DOKUMEN SUMBER:

Dalam dunia pendidikan, suatu teori akan benar jika ia
membuat segala sesutu menjadi lebih jelas dan mampu mengembalikan kontinuitas
pengajaran, jika tidak, teori ini salah.
Jika
teori itu praktis, mampu memecahkan problem secara tepat barulah teori itu
benar. Yang dapat secara efektif memecahkan masalah itulah teori yang benar
(kebenaran). Teori
pragmatisme (the pragmatic theory of truth) menganggap suatu pernyataan, teori
atau dalil itu memliki kebanran bila memiliki kegunaan dan manfaat bagi
kehidupan manusia.
Kaum
pragmatis menggunakan kriteria kebenarannya dengan kegunaan (utility) dapat
dikerjakan (workobility) dan akibat yagn memuaskan (satisfaktor consequence).
Oleh karena itu tidak ada kebenaran yang mutak/ tetap, kebenarannya tergantung
pada manfaat dan akibatnya.
Akibat/ hasil
yang memuaskan bagi kaum pragmatis adalah :
1)
Sesuai
dengan keinginan dan tujuan
2)
Sesuai
dengan teruji dengan suatu eksperimen
3)
Ikut
membantu dan mendorong perjuangan untuk tetap eksis (ada)
Teori
ini merupakan sumbangan paling nyata dari pada filsuf
Amerika tokohnya adalah Charles S.
Pierce (1914-1939) dan diikuti oleh Wiliam James dan John Dewey (1852-1859).

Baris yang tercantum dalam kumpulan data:

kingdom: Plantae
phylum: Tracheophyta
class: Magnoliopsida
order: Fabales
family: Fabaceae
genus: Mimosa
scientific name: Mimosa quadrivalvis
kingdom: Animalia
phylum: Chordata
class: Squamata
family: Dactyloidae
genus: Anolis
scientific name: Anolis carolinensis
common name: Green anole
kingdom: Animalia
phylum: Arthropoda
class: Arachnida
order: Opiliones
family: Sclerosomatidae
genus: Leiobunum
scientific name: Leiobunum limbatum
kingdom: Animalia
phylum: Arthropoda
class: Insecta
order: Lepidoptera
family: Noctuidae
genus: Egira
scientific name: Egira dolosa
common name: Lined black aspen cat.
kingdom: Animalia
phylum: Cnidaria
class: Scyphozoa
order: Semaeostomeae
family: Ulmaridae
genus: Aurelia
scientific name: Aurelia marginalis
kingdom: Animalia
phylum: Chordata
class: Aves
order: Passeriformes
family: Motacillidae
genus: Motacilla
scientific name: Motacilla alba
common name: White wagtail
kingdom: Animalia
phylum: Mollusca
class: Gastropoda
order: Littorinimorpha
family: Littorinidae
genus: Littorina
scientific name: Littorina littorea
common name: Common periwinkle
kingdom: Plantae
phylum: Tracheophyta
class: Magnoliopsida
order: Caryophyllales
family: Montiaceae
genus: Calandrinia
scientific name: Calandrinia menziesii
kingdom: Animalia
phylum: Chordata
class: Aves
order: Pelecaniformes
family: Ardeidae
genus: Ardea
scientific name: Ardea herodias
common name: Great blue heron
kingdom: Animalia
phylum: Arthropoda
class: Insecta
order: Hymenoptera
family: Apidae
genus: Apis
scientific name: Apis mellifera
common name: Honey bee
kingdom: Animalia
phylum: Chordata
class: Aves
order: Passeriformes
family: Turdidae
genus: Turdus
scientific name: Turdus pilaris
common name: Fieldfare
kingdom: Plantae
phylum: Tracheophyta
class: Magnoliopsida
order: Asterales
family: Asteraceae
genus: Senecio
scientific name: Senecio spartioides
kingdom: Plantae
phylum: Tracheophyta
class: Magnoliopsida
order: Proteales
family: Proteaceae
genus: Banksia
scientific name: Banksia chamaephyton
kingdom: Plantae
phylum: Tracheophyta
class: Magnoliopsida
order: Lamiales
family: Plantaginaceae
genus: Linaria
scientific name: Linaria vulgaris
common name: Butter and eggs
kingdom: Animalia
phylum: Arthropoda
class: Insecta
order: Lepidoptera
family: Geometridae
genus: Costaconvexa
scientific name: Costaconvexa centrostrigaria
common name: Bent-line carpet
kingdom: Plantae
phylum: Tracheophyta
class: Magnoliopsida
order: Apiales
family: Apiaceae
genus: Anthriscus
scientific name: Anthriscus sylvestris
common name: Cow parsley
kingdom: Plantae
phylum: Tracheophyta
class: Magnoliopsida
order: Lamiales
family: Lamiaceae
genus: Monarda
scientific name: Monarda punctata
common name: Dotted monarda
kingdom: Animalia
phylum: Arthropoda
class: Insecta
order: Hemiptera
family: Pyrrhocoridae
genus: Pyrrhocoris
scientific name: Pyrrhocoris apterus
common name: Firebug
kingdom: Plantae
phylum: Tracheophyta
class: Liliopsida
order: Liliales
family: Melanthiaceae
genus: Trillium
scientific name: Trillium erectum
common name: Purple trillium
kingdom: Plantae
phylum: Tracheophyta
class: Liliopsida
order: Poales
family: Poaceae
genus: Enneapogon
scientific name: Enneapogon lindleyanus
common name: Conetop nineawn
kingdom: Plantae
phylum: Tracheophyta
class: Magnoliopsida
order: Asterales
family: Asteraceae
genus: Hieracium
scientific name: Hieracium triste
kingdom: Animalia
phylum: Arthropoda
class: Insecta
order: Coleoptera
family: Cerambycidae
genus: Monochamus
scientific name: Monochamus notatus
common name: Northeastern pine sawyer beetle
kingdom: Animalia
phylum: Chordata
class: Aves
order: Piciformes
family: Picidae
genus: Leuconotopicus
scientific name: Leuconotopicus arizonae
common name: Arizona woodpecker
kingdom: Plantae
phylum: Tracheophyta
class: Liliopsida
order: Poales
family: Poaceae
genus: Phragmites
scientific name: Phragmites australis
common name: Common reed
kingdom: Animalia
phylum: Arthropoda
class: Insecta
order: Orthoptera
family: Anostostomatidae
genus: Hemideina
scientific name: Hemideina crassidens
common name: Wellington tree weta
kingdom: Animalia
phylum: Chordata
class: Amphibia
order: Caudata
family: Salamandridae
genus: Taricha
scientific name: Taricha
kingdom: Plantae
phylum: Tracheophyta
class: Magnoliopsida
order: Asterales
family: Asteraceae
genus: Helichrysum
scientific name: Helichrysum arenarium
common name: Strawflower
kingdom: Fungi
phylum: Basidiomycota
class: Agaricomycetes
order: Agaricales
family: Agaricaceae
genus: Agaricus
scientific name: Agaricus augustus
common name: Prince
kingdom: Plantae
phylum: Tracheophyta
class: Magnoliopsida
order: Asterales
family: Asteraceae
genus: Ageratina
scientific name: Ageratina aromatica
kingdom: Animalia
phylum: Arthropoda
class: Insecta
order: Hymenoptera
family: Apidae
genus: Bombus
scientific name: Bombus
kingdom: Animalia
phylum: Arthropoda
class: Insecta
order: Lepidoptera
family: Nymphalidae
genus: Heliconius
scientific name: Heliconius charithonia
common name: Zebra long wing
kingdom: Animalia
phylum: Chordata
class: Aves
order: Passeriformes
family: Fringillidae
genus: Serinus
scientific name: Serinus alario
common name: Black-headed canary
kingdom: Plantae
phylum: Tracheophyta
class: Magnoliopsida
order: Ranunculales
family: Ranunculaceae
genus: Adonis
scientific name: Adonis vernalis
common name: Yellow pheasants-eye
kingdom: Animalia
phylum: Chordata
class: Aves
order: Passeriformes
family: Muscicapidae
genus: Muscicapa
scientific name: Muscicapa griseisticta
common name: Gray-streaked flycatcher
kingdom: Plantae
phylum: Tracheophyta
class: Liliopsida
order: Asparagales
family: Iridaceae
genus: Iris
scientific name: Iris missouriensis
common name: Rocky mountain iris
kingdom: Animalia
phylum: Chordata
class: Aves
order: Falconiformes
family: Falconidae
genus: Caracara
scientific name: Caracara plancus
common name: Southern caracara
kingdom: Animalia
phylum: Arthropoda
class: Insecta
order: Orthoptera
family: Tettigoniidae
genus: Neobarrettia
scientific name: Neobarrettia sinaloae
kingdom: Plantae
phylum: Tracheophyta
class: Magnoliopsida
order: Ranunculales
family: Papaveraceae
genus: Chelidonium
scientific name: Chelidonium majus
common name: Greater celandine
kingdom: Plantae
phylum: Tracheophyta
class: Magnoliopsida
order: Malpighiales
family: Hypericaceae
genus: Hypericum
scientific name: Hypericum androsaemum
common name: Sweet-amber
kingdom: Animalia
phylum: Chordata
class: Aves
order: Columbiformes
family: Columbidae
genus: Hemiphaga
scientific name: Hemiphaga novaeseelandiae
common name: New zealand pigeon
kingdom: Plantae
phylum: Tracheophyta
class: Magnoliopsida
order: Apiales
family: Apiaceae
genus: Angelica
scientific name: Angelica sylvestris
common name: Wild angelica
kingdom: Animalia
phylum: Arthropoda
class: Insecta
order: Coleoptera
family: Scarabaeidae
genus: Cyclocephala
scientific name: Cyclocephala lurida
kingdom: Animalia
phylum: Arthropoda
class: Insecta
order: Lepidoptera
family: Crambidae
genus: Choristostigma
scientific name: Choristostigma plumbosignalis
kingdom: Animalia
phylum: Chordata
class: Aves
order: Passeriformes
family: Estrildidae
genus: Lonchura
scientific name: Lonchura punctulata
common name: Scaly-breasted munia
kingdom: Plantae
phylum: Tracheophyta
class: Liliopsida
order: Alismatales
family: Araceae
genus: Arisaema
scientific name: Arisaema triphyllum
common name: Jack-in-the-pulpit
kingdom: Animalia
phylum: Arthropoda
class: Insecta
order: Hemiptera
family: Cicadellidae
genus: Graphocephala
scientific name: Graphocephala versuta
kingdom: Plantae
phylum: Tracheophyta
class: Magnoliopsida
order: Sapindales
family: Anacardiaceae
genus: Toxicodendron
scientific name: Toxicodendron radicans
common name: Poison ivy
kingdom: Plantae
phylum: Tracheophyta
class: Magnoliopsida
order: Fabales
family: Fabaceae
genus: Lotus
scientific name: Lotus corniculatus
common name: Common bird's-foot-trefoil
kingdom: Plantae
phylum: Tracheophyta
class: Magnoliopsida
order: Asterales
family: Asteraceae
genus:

TUGAS: Ganti "eksperimen" dengan "percobaan" pada bagian teks tentang teori kebenaran pragmatis mulai dari "Akibat/ hasil" sampai dengan "tetap eksis (ada)", lalu tuliskan bagian itu selengkapnya.

JAWABAN DIHARAPKAN:
Akibat/ hasil
yang memuaskan bagi kaum pragmatis adalah :
1)
Sesuai
dengan keinginan dan tujuan
2)
Sesuai
dengan teruji dengan suatu percobaan
3)
Ikut
membantu dan mendorong perjuangan untuk tetap eksis (ada)